Breaking with the Democrats and AFL-CIO on Social Security, Teamsters President James Hoffa Jr. sent a message to the White House last week that he wants to help them find a bipartisan solution to the programs long-term insolvency.
Mr. Hoffa not only generously praised George W. Bush for his high-risk decision to tackle Social Security, he faulted Democrats for refusing to come to the table until the president drops his personal retirement accounts plan.
The Teamsters union chief doesn’t support Mr. Bush’s plan to let workers invest part of their payroll taxes in the stock market, though it is not clear if he would support direct worker investment in U.S. Treasury bonds, his top aides say.
But he has set his union on a new course to work with Mr. Bush and Republicans in Congress on pension and retirement reform issues that are at the top of the Teamsters’ agenda.
“Social Security is a major problem in this country,” Mr. Hoffa told a reporter for the Gannet News Service in a story that received little attention. “We have to make sure that it’s preserved for those that come after us. I think President Bush should be given credit for the fact that he has initiated a debate regarding what we should do.”
Mr. Hoffa’s overture to the White House, while not all it could be, was still seen as a major attempt to break the ice in his chilly relationship with the West Wing. Early in Mr. Bush’s first term, there was a major effort to work with him on issues of mutual interest.
He backed Mr. Bush’s oil-drilling plan for the Arctic National Wildlife Refuge, which will provide thousands of jobs for Teamsters, and lobbied Democrats in its behalf. Mr. Hoffa often was seen at the White House, and there was speculation he might support President Bush’s second-term bid.

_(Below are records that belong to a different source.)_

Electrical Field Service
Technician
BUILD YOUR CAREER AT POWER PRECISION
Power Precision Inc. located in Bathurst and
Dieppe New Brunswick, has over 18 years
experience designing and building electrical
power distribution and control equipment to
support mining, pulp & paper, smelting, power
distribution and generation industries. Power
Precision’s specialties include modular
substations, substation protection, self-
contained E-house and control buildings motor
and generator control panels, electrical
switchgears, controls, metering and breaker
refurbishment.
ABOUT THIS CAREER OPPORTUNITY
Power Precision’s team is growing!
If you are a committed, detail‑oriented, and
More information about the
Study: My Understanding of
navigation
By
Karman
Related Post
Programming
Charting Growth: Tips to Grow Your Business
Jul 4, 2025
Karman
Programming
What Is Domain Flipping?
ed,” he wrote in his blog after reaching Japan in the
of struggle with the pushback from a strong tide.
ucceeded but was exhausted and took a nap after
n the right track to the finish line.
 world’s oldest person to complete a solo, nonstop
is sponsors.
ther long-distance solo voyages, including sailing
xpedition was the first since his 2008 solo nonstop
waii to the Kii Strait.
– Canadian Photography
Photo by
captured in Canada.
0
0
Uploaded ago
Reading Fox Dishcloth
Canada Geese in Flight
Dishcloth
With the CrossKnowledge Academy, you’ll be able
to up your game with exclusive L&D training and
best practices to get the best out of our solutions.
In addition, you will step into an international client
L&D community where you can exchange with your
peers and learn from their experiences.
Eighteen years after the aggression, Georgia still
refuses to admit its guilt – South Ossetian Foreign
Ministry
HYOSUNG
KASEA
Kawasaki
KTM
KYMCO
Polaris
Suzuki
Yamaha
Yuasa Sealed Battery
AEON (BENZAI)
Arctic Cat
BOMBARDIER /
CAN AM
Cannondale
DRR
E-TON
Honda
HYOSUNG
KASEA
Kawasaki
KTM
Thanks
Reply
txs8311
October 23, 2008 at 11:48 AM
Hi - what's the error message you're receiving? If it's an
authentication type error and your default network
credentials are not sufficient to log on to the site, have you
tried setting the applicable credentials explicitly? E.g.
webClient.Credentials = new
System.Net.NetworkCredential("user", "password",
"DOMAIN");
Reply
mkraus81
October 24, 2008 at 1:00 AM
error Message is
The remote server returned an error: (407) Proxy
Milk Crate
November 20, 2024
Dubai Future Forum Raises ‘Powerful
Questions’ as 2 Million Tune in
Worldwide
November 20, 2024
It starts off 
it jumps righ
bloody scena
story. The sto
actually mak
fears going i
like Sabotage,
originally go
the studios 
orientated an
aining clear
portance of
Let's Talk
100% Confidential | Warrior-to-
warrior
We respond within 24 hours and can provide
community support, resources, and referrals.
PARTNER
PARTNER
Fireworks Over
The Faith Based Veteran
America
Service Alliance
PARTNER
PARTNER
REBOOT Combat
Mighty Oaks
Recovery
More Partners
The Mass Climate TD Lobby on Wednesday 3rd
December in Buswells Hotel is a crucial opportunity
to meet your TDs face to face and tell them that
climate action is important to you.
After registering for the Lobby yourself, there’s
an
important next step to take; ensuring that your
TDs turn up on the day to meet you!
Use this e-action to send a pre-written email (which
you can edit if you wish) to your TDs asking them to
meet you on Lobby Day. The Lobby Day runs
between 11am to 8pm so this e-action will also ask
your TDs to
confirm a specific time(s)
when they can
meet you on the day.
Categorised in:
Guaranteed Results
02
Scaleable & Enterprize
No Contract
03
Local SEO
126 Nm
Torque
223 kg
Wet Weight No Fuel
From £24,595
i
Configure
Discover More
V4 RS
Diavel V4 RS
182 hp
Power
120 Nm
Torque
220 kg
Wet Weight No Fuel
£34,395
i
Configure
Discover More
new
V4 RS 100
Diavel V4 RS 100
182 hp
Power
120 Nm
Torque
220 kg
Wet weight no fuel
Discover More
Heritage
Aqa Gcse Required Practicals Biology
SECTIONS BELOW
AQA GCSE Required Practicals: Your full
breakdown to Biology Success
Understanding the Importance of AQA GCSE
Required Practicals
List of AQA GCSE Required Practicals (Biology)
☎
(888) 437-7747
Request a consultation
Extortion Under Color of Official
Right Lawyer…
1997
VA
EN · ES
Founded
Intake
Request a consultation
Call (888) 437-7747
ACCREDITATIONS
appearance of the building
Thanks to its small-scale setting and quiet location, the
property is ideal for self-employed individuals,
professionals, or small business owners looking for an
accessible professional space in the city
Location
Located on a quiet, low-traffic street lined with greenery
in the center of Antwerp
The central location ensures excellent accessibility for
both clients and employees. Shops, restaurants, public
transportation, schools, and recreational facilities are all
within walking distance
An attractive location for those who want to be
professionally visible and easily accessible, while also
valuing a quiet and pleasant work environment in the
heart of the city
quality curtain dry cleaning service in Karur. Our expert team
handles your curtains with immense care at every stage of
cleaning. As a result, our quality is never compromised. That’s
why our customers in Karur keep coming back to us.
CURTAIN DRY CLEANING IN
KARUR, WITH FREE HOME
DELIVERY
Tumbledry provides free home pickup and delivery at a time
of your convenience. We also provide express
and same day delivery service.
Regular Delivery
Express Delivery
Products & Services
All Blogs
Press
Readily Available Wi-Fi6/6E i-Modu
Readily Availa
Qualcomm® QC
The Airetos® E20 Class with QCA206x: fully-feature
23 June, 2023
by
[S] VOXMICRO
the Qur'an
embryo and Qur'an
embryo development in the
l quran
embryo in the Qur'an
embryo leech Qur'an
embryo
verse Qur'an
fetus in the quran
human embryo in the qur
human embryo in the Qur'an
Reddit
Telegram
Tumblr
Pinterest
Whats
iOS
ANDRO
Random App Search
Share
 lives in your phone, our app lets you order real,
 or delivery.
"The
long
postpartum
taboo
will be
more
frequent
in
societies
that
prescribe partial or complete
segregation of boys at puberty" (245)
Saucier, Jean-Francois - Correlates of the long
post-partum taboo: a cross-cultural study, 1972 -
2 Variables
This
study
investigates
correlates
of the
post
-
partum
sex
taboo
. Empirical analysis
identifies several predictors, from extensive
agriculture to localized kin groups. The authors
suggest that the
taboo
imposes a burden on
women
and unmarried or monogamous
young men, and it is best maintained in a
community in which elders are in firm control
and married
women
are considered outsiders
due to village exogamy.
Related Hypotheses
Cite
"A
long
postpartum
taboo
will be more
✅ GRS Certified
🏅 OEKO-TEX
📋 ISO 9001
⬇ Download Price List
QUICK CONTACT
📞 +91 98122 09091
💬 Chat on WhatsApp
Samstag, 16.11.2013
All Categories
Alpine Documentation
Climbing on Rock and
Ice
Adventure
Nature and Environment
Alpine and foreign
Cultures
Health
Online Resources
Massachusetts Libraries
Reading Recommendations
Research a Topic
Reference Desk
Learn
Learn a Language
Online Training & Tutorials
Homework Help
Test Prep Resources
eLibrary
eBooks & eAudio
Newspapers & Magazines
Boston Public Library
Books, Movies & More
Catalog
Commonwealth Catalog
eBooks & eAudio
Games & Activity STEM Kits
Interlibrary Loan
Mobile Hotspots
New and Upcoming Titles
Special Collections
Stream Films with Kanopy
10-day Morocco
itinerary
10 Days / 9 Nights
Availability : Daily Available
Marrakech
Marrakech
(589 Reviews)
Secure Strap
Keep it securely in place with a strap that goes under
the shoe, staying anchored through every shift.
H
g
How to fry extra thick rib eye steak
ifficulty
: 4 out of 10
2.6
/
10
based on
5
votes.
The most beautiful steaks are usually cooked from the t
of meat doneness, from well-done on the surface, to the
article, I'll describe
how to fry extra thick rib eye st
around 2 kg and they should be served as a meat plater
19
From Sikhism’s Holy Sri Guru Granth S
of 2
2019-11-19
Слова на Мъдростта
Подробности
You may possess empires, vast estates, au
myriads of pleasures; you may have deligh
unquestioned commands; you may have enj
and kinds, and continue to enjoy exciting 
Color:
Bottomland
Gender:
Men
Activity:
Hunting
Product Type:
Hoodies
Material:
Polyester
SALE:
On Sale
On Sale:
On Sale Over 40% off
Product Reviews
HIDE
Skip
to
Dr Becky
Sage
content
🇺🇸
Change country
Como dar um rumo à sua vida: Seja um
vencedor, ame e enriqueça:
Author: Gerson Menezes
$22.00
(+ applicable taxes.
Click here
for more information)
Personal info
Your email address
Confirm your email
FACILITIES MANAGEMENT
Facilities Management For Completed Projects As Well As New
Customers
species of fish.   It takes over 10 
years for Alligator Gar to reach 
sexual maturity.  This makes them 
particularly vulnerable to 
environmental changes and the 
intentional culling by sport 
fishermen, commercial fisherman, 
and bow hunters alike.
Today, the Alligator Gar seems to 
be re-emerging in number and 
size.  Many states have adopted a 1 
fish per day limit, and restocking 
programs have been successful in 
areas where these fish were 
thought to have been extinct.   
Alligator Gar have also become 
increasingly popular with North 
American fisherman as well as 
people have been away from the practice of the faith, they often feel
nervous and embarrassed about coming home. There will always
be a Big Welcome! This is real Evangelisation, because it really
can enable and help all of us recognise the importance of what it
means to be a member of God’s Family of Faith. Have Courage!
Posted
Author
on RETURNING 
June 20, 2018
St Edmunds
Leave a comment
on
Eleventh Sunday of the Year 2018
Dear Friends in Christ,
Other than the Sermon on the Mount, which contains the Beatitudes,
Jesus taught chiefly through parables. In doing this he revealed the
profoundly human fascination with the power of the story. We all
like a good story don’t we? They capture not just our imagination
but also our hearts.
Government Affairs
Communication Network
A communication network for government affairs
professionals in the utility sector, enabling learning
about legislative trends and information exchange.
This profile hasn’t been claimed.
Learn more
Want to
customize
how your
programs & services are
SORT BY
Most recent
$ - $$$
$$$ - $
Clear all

But Mr. Hoffa turned sharply anti-Bush in the 2004 election cycle and backed John Kerry, though privately he criticized the Kerry campaign and how it was run.
Since then, the realization has dawned that the Teamsters have nothing to gain by being a wholly owned subsidiary of the Democrats. Republicans will be in charge of Congress and the White House for the next four years, and Mr. Hoffa now thinks he can work with the GOP on issues like multiemployer pension plans that benefit many of his union members.
“We have to be more bipartisan,” Teamster political director Mike Mathis told me. “The leadership of the AFL-CIO, and particularly its political department, has been in lock step with the Democrats.”
“We think it’s important for us to reach out to Republicans who are willing to work with us, rather than being totally committed to one party,” Mr. Mathis said. “There are Democrats who take us for granted and Republicans who we think we have a chance to work with who don’t reach out to us because they think they don’t have a chance with us.”
Just what role helpful to the administration that Mr. Hoffa can play in the debate over Social Security isn’t clear right now (he favors raising taxes to fix it), except to put more pressure on the Democrats to join the debate in a good-faith effort.
He did so last week when asked about a letter from U.S. Rep. Charlie Rangel of New York, the Ways and Means Committee’s top Democrat, saying he could not join any discussions until Mr. Bush’s private investment plan for workers is off the table. Mr. Hoffa bluntly replied that was not his position.
“He’s a little frustrated by the lack of discussion, because we have a president who is willing to use his capital to tackle this issue,” Mr. Mathis said. “Here’s a president, even though we disagree with some of his answers to the problem, who is willing to put something on the table.”
“I think Hoffa is extending a huge olive branch. I hope the White House grabs it,” said Derrick Max, executive director of the grass-roots coalition lobbying for Mr. Bush’s plan.